Information supplied →
....

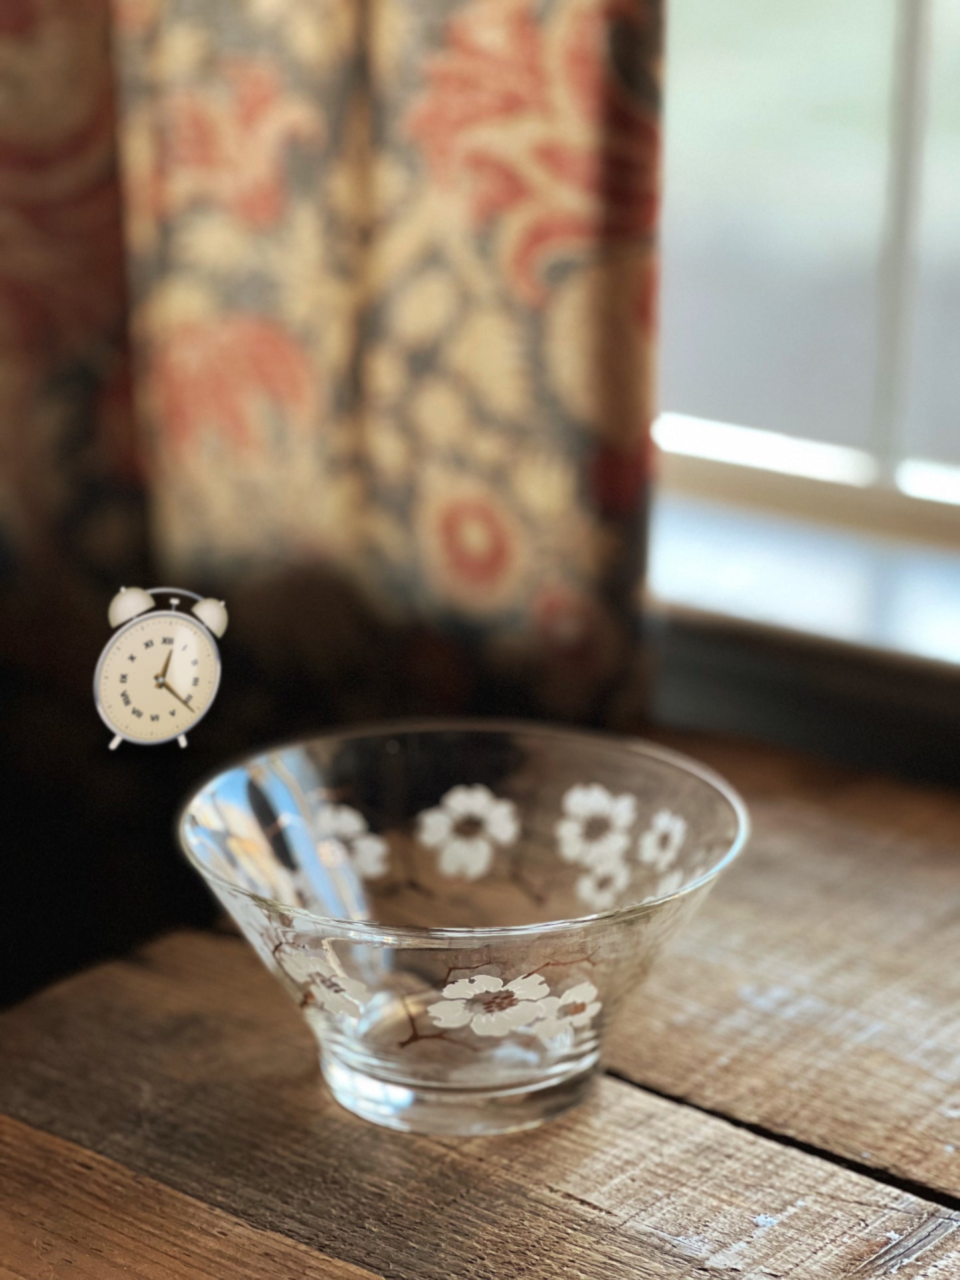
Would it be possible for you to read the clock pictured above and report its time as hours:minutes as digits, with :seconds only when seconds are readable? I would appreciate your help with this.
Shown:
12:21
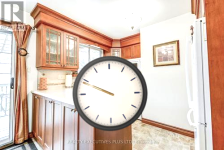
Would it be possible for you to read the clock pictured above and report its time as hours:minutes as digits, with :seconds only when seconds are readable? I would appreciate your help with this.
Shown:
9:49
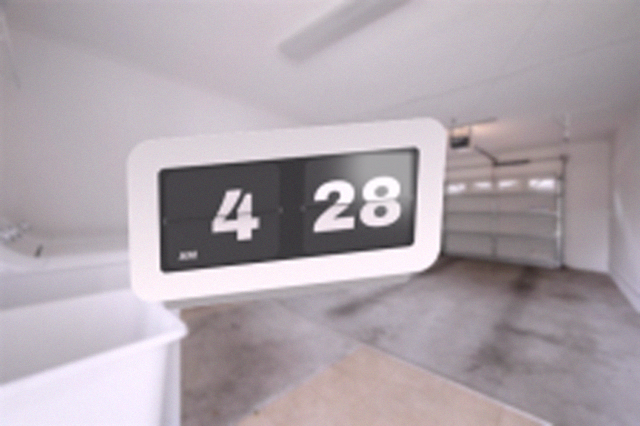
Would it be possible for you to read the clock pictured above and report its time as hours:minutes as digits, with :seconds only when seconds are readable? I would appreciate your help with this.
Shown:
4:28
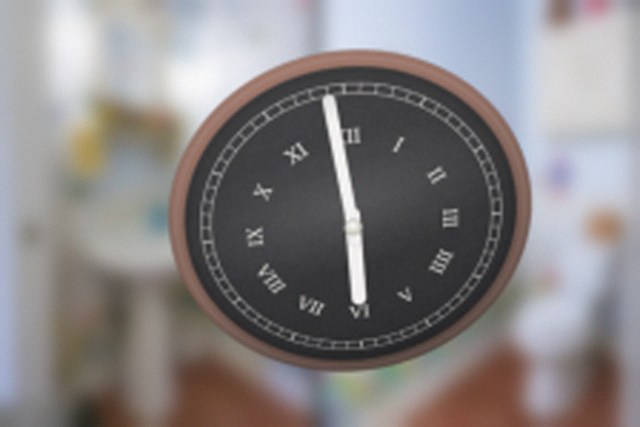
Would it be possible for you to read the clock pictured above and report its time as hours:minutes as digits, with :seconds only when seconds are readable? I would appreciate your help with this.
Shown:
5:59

....

Aim → Could you recast every line of the material above as a JSON list of strings, one string per line, with blank lines omitted and the pictures left out?

Solution for this problem →
[
  "Would it be possible for you to read the clock pictured above and report its time as hours:minutes as digits, with :seconds only when seconds are readable? I would appreciate your help with this.",
  "Shown:",
  "12:21",
  "Would it be possible for you to read the clock pictured above and report its time as hours:minutes as digits, with :seconds only when seconds are readable? I would appreciate your help with this.",
  "Shown:",
  "9:49",
  "Would it be possible for you to read the clock pictured above and report its time as hours:minutes as digits, with :seconds only when seconds are readable? I would appreciate your help with this.",
  "Shown:",
  "4:28",
  "Would it be possible for you to read the clock pictured above and report its time as hours:minutes as digits, with :seconds only when seconds are readable? I would appreciate your help with this.",
  "Shown:",
  "5:59"
]